Sometimes it’s the people who no one imagines anything of who do the things that no one can imagine

Recently, I learned from the comments on Bitecho’s video about the documentary about Turing, The Imitation Game. I watched it and was deeply moved by this quote from the film, using it as an epigraph for this article on Formal Languages and Automata.

If you ever feel a bit down, also check out Amy’s thoughts on this quote .

Basic Concepts

Alphabet: A non-empty, finite set of symbols (characters).

$$ {\textstyle \sum_1} = \{0, 1\} $$

String: A finite sequence of symbols from some alphabet.

$$ \text{If } \sum_1 = \{0, 1\}, \text{ then } 0, 1, 00, 101011 \text{ are strings over } \sum_1. $$

Empty String: Denoted as $\varepsilon$, a string with 0 characters.

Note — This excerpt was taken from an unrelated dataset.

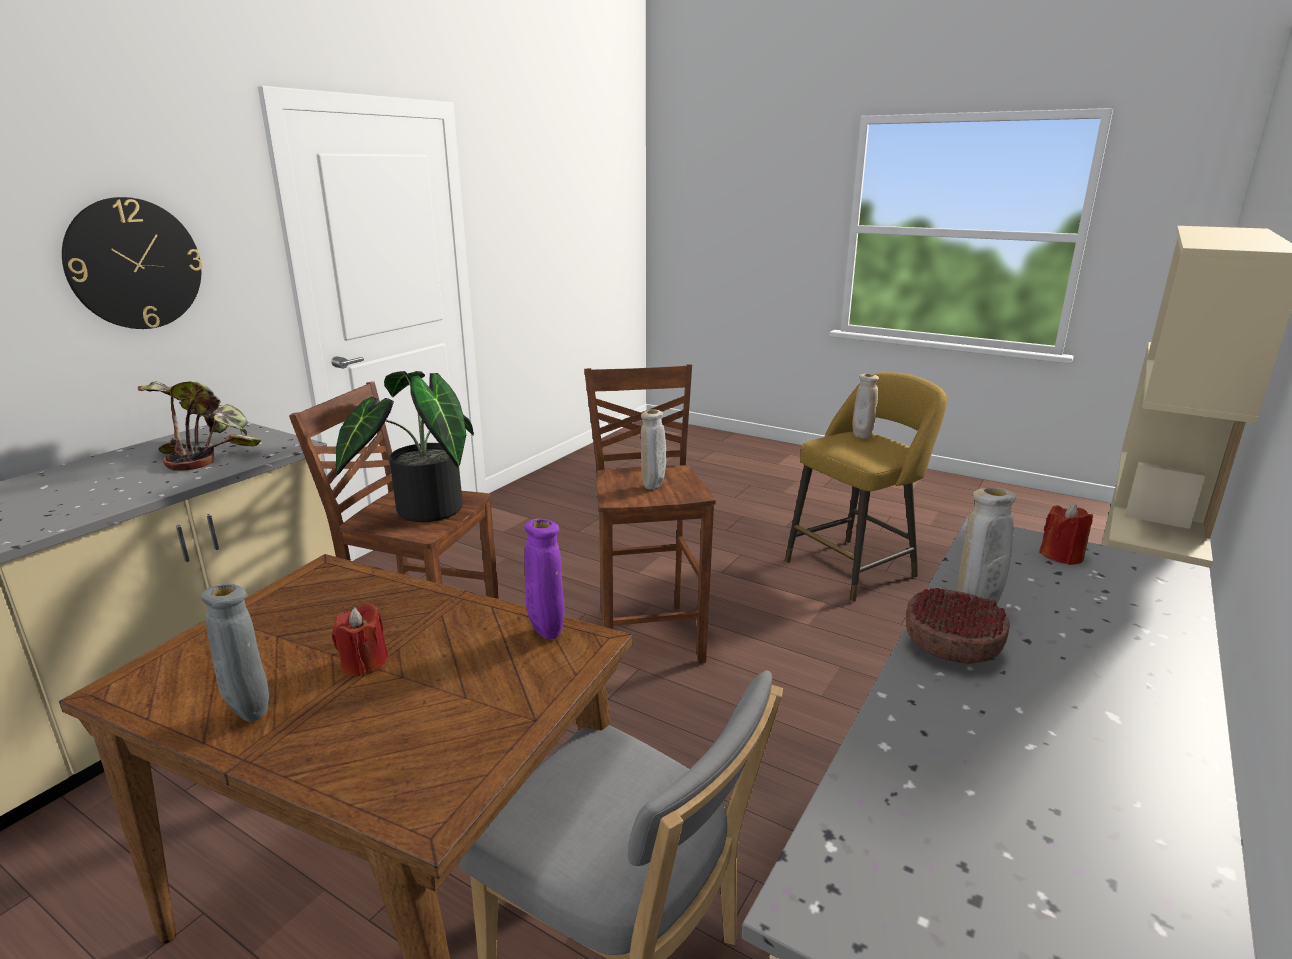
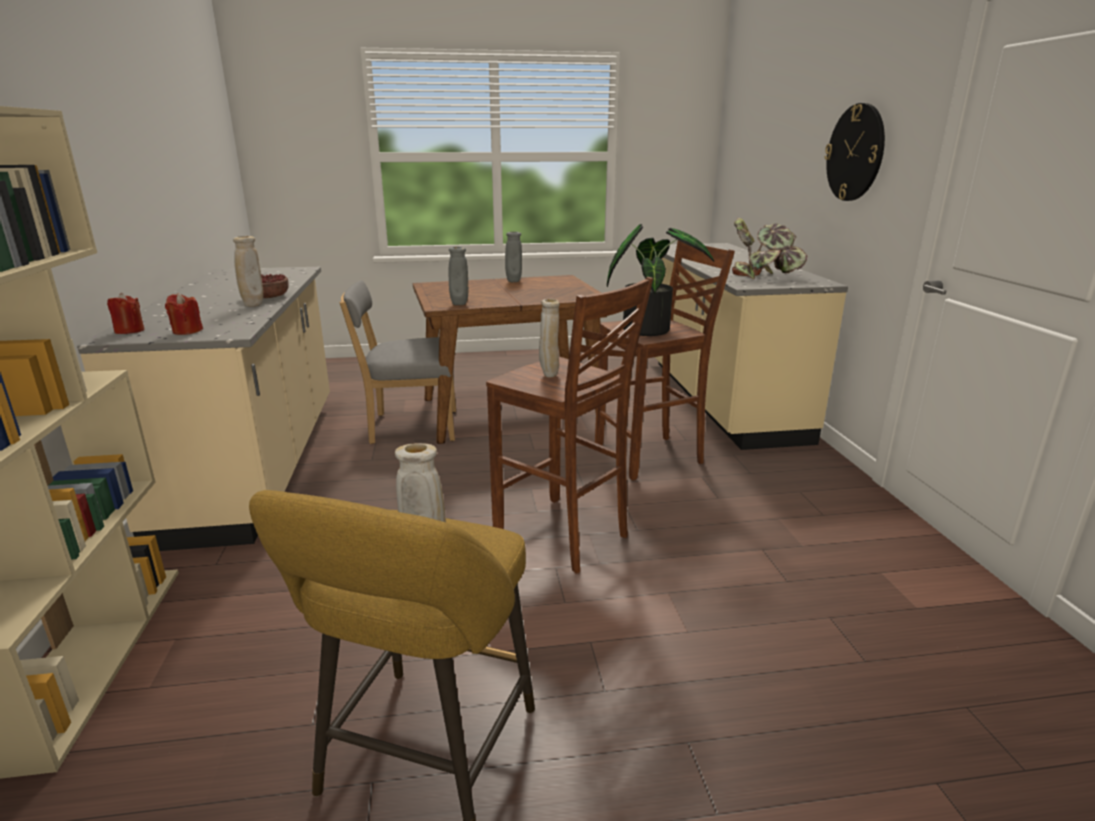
camera: 140 degrees right, 0 degrees up
red candle [332,603,388,677] -> red candle moved to [107,293,145,334]
purple vase [524,519,565,639] -> grey vase [449,247,468,305]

For any alphabet $\sum$, $\varepsilon \notin \sum$.

Symbol Conventions

Alphabets: $\sum, \Gamma, \cdots$

Characters: $a, b, c, \cdots$

Strings: $\cdots,w,x,y,z$

Sets: $A,B,C,\cdots$

Length of a String: The number of symbol positions in the string.

$$ \text{For } \sum_1 = \{0, 1\}, |0010|=4. $$

Concatenation of Strings $x$ and $y$: An operation that joins them end-to-end to form a new string, denoted as $x \cdot y$ or $xy$.

$$ x=01, y=ab, \text{ then } xy=01ab $$

$n$-th Power of String $x$ ($n \ge 0$), recursively defined as:

$$ x^n= \left \{ \begin{matrix} \varepsilon & n=0 \\ x^{n-1}x & n \gt 0 \end{matrix} \right . $$

For $\sum_1 = \{a, b\}$, $(ba)^2=baba, ba^2=baa$.

Concatenation of Sets $A$ and $B$, denoted as $A\cdot B$ or $AB$, defined as:

$$ A \cdot B = \{ w |w=x \cdot y, x \in A \space and \space y \in B \} $$

If $A = \{0, 11\}$ and $B = \{ab, ba\}$, then $AB = \{ 0ab, 0ba, 11ab, 11ba \}, BA= \{ ab0, ab11, ba0, ba11 \}$

$n$-th Power of Set $A$ ($n \ge 0$), recursively defined as:

$$ A^n= \left \{ \begin{matrix} \{ \varepsilon \} & n=0\\ A^{n-1}A & n \ge 1 \end{matrix} \right . $$

For $\sum_1 = \{0, 1\}$, we have $\sum^0=\{\varepsilon\}, \sum^1=\{0,1\}, \sum^2=\{00,01,10,11\}, \cdots$.

Kleene Closure: The union of all powers (including zero-th power) of an alphabet.

$$ {\textstyle \sum^*} = \bigcup_{i=0}^{\infty}{\textstyle \sum^i} $$

Positive Closure: The union of all powers (excluding zero-th power) of an alphabet.

$$ {\textstyle \sum^+} = \bigcup_{i=1}^{\infty}{\textstyle \sum^i} $$

Clearly,

$$ {\textstyle \sum^*} = {\textstyle \sum^+} \cup \{ \varepsilon \} $$

Languages

Definition: If $\sum$ is an alphabet and $\forall L \subseteq \sum^*$, then $L$ is called a language over the alphabet $\sum$.

  • Natural languages, programming languages, etc.
  • $ \{ 0^n 1^n \mid n \ge 0 \} $
  • The set of strings of 0’s and 1’s with an equal number of each
  • $\emptyset$, $\{\varepsilon\}$, and $\sum^*$ are all languages over any alphabet $\sum$, but $\emptyset \ne \{\varepsilon\}$.

The only constraint for a language is that all alphabets must be finite.